── TEXT PASSAGE ──
Hey y’all, figured I’d drop a little bit of a thought exercise.
Shooting for outcomes was the one thing that I’ve always found to be tricky to understand, but as time went on, it became the source of truth that I try to follow on a day-to-day basis.
One funny way that I’ve found to correlate this to a real-world scenario (and why it can be so tricky) is this:
Wireframes are an output to the outcome of a design. Designs are the output to the outcome of code. Code is the output to the outcome of a product. A product is the output to the outcome of a solution. A solution is the output to the outcome of a problem.
How would you tie UX Metrics into this chain? Or would you change this chain entirely?
I likeeeee this. From an ops angle, I think of UX metrics as the checkpoints and feedback loops that keep this chain honest. Otherwise, wireframes, designs, or even shipped code can turn into deliverables for their own sake.
There’s a need to understand, across each stage of development, which metrics need to be gathered and how. Is this behavioral tracking or self reported? Etc…
Is this a helpful view? How would you recontextualize this?
───
── EXTRACTED MATERIAL ──
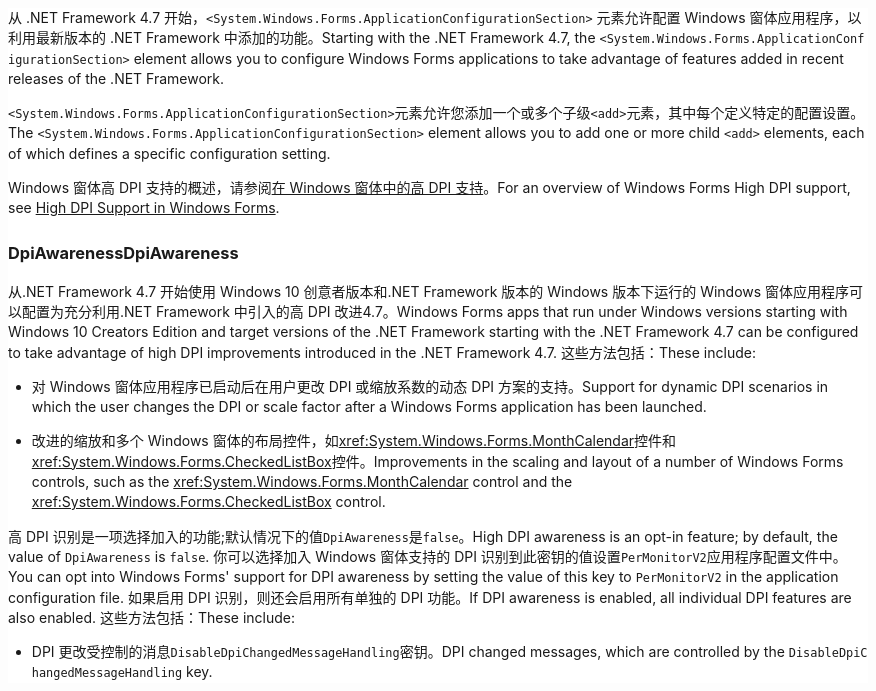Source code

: <span data-ttu-id="76b56-166">从 .NET Framework 4.7 开始，`<System.Windows.Forms.ApplicationConfigurationSection>` 元素允许配置 Windows 窗体应用程序，以利用最新版本的 .NET Framework 中添加的功能。</span><span class="sxs-lookup"><span data-stu-id="76b56-166">Starting with the .NET Framework 4.7, the `<System.Windows.Forms.ApplicationConfigurationSection>` element allows you to configure Windows Forms applications to take advantage of features added in recent releases of the .NET Framework.</span></span> 

<span data-ttu-id="76b56-167">`<System.Windows.Forms.ApplicationConfigurationSection>`元素允许您添加一个或多个子级`<add>`元素，其中每个定义特定的配置设置。</span><span class="sxs-lookup"><span data-stu-id="76b56-167">The `<System.Windows.Forms.ApplicationConfigurationSection>` element allows you to add one or more child `<add>` elements, each of which defines a specific configuration setting.</span></span>  

<span data-ttu-id="76b56-168">Windows 窗体高 DPI 支持的概述，请参阅[在 Windows 窗体中的高 DPI 支持](../../../../../docs/framework/winforms/high-dpi-support-in-windows-forms.md)。</span><span class="sxs-lookup"><span data-stu-id="76b56-168">For an overview of Windows Forms High DPI support, see [High DPI Support in Windows Forms](../../../../../docs/framework/winforms/high-dpi-support-in-windows-forms.md).</span></span>

### <a name="dpiawareness"></a><span data-ttu-id="76b56-169">DpiAwareness</span><span class="sxs-lookup"><span data-stu-id="76b56-169">DpiAwareness</span></span>

<span data-ttu-id="76b56-170">从.NET Framework 4.7 开始使用 Windows 10 创意者版本和.NET Framework 版本的 Windows 版本下运行的 Windows 窗体应用程序可以配置为充分利用.NET Framework 中引入的高 DPI 改进4.7。</span><span class="sxs-lookup"><span data-stu-id="76b56-170">Windows Forms apps that run under Windows versions starting with Windows 10 Creators Edition and target versions of the .NET Framework starting with the .NET Framework 4.7 can be configured to take advantage of high DPI improvements introduced in the .NET Framework 4.7.</span></span> <span data-ttu-id="76b56-171">这些方法包括：</span><span class="sxs-lookup"><span data-stu-id="76b56-171">These include:</span></span>

- <span data-ttu-id="76b56-172">对 Windows 窗体应用程序已启动后在用户更改 DPI 或缩放系数的动态 DPI 方案的支持。</span><span class="sxs-lookup"><span data-stu-id="76b56-172">Support for dynamic DPI scenarios in which the user changes the DPI or scale factor after a Windows Forms application has been launched.</span></span>

- <span data-ttu-id="76b56-173">改进的缩放和多个 Windows 窗体的布局控件，如<xref:System.Windows.Forms.MonthCalendar>控件和<xref:System.Windows.Forms.CheckedListBox>控件。</span><span class="sxs-lookup"><span data-stu-id="76b56-173">Improvements in the scaling and layout of a number of Windows Forms controls, such as the <xref:System.Windows.Forms.MonthCalendar> control and the <xref:System.Windows.Forms.CheckedListBox> control.</span></span> 

<span data-ttu-id="76b56-174">高 DPI 识别是一项选择加入的功能;默认情况下的值`DpiAwareness`是`false`。</span><span class="sxs-lookup"><span data-stu-id="76b56-174">High DPI awareness is an opt-in feature; by default, the value of `DpiAwareness` is `false`.</span></span> <span data-ttu-id="76b56-175">你可以选择加入 Windows 窗体支持的 DPI 识别到此密钥的值设置`PerMonitorV2`应用程序配置文件中。</span><span class="sxs-lookup"><span data-stu-id="76b56-175">You can opt into Windows Forms' support for DPI awareness by setting the value of this key to `PerMonitorV2` in the application configuration file.</span></span> <span data-ttu-id="76b56-176">如果启用 DPI 识别，则还会启用所有单独的 DPI 功能。</span><span class="sxs-lookup"><span data-stu-id="76b56-176">If DPI awareness is enabled, all individual DPI features are also enabled.</span></span> <span data-ttu-id="76b56-177">这些方法包括：</span><span class="sxs-lookup"><span data-stu-id="76b56-177">These include:</span></span>

- <span data-ttu-id="76b56-178">DPI 更改受控制的消息`DisableDpiChangedMessageHandling`密钥。</span><span class="sxs-lookup"><span data-stu-id="76b56-178">DPI changed messages, which are controlled by the `DisableDpiChangedMessageHandling` key.</span></span>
───
▶ **TASK SET**
1. Turn the records into a numbered list, skipping blank lines and leaving out the pictures. Cover only the part from the first line of the records through the line containing "the .NET Framework.</span></span>".
2. Go on with the text about outputs and outcomes from the point where it stops.

▶ **ANSWERS**
1.
1. Source code
2. : <span data-ttu-id="76b56-166">从 .NET Framework 4.7 开始，`<System.Windows.Forms.ApplicationConfigurationSection>` 元素允许配置 Windows 窗体应用程序，以利用最新版本的 .NET Framework 中添加的功能。</span><span class="sxs-lookup"><span data-stu-id="76b56-166">Starting with the .NET Framework 4.7, the `<System.Windows.Forms.ApplicationConfigurationSection>` element allows you to configure Windows Forms applications to take advantage of features added in recent releases of the .NET Framework.</span></span> 

2.
Conversion is a metric we can consistently track across each of these steps, through user testing, beta testing, and Google analytic events.
Sentiment and Comprehension drop off into an inaccessible place (red) once things move to code. These are user self-reports, and the majority of companies will not introduce surveys for user feedback.
Ah, that makes more sense! It felt weird to have Sentiment and Comprehension next to conversion for some reason.
Unsure if that’s from bias on my end.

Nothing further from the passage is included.